Teachers sometimes ask students, including respondent's children, to score each other's tests, papers, and assignments as the teachers explain the correct answers to the entire class. Claiming that such "peer grading" violated the Family Educational Rights and Privacy Act of 1974 (FERPA or Act), respondent filed a 42 U.S.C. § 1983 action against the school district and school officials (petitioners). FERPA, inter alia, authorized federal funds to be withheld from school districts that permit students' "education records to be released without their parents' written consent.” In granting petitioners’ summary judgment, the District Court held that grades put on papers by another student are not "education records." The Tenth Circuit reversed, holding that FERPA provided respondent with a cause of action enforceable under § 1983, and finding that grades marked by students on each other's work were "education records," so the very act of grading was an impermissible release of information to the student grader. Certiorari was granted.

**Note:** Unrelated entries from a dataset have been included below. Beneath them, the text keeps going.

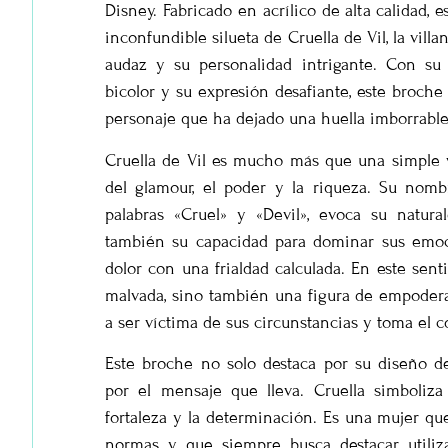
Disney. Fabricado en acrílico de alta calidad, 
inconfundible silueta de Cruella de Vil, la villa
audaz y su personalidad intrigante. Con su c
bicolor y su expresión desafiante, este broch
personaje que ha dejado una huella imborrable 
Cruella de Vil es mucho más que una simple v
del glamour, el poder y la riqueza. Su nomb
palabras «Cruel» y «Devil», evoca su natura
también su capacidad para dominar sus emoci
dolor con una frialdad calculada. En este senti
malvada, sino también una figura de empoder
a ser víctima de sus circunstancias y toma el co
Este broche no solo destaca por su diseño de
por el mensaje que lleva. Cruella simboliza
fortaleza y la determinación. Es una mujer qu
normas y que siempre busca destacar, utiliz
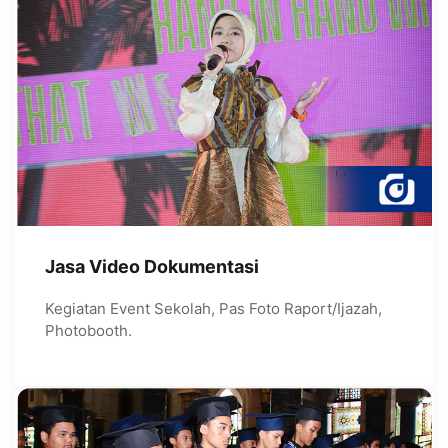
Jasa Video Dokumentasi
Kegiatan Event Sekolah, Pas Foto Raport/Ijazah,
Photobooth.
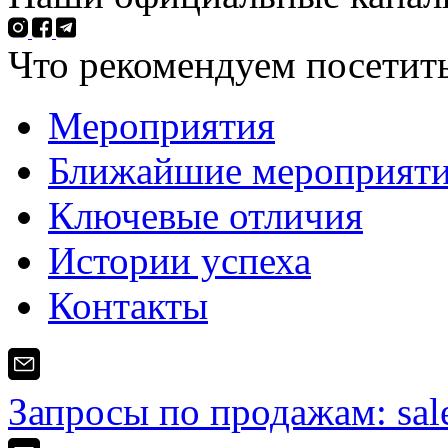
Что рекомендуем посетить
Мероприятия
Ближайшие мероприят
Ключевые отличия
Истории успеха
Контакты
Запросы по продажам:
sa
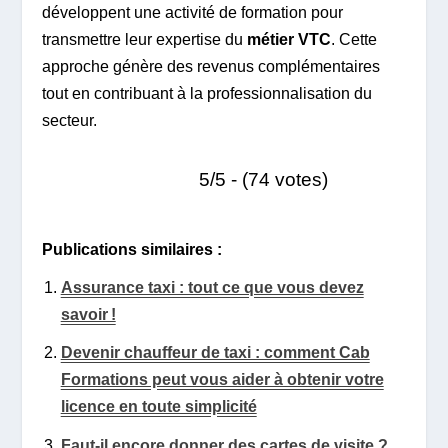
développent une activité de formation pour
transmettre leur expertise du
métier VTC
. Cette
approche génère des revenus complémentaires
tout en contribuant à la professionnalisation du
secteur.
5/5 - (74 votes)
Publications similaires :
Assurance taxi : tout ce que vous devez
savoir !
Devenir chauffeur de taxi : comment Cab
Formations peut vous aider à obtenir votre
licence en toute simplicité
Faut-il encore donner des cartes de visite ?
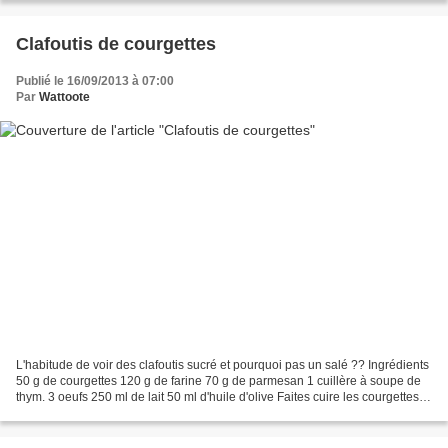
Clafoutis de courgettes
Publié le 16/09/2013 à 07:00
Par
Wattoote
L'habitude de voir des clafoutis sucré et pourquoi pas un salé ?? Ingrédients
50 g de courgettes 120 g de farine 70 g de parmesan 1 cuillère à soupe de
thym. 3 oeufs 250 ml de lait 50 ml d'huile d'olive Faites cuire les courgettes, (
pas trop parce qu'elles...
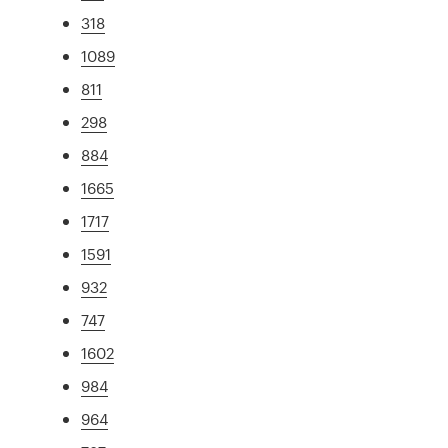
318
1089
811
298
884
1665
1717
1591
932
747
1602
984
964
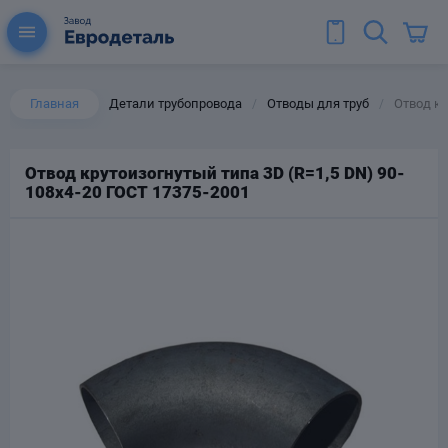
Главная
Детали трубопровода
Отводы для труб
Отвод кр
/
/
Отвод крутоизогнутый типа 3D (R=1,5 DN) 90-
108х4-20 ГОСТ 17375-2001
ы для труб
Колена для труб
Тройники стальные
ереходы
тальные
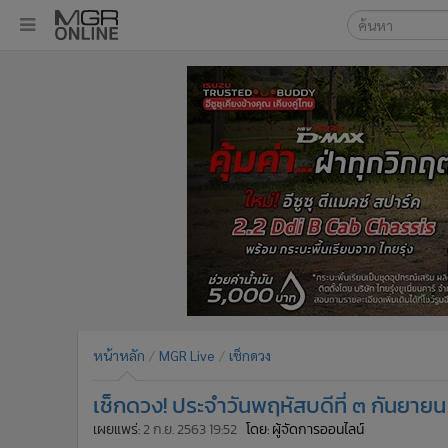
เลือกเครื่องมือท
•
หน้าหลัก
ค้นหา
•
ทันเหตุการณ์
Google
•
ภาคใต้
•
ภูมิภาค
MGR Onl
•
Online Section
ค้นหาขั
•
บันเทิง
•
ผู้จัดการรายวัน
•
คอลัมนิสต์
•
ละคร
•
CbizReview
•
Cyber BIZ
หน้าหลัก
MGR Live
เช็กดวง
•
ผู้จัดกวน
เช็กดวง! ประจำวันพฤหัสบดีที่ ๓ กันยา
•
Good health & Well-being
•
Green Innovation & SD
เผยแพร่:
2 ก.ย. 2563 19:52
โดย: ผู้จัดการออนไลน์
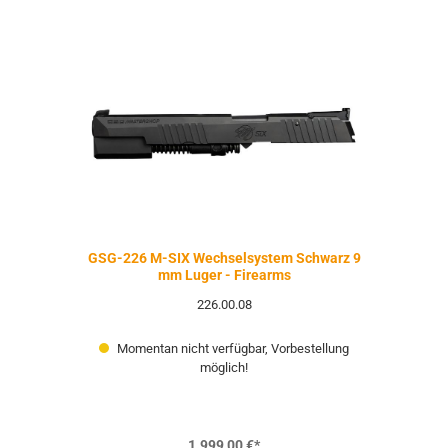
GSG-226 M-SIX Wechselsystem Schwarz 9
mm Luger - Firearms
226.00.08
Momentan nicht verfügbar, Vorbestellung
möglich!
1.999,00 €*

Did peer grading violate the Family Educational Rights and Privacy Act of 1974 (FERPA), 20 U.S.C.S. § 1232g?
The Court found that student graders only handled assignments for a few moments as the teacher called out the answers. They did not "maintain" the papers within the meaning of 20 U.S.C.S. § 1232g(a)(4)(A) in the same way a registrar maintained a student's folder in a permanent file. Correcting a classmate's work could be as much a part of the assignment as taking the test itself. It was a way to teach material again in a new context, and helped show students how to assist and respect fellow pupils. FERPA did not prohibit those educational techniques. The phrase "by a person acting for an educational institution" modified "maintain." FERPA implied that education records were institutional records kept by a single central custodian, such as a registrar, not individual papers handled by student graders in their classrooms. It was doubtful Congress would have provided the elaborate procedural machinery to challenge the accuracy of a student's grade on every test. The grades on the peer-graded papers were not covered under FERPA. The judgment of the United States Court of Appeals for the Tenth Circuit was reversed, and the case was remanded.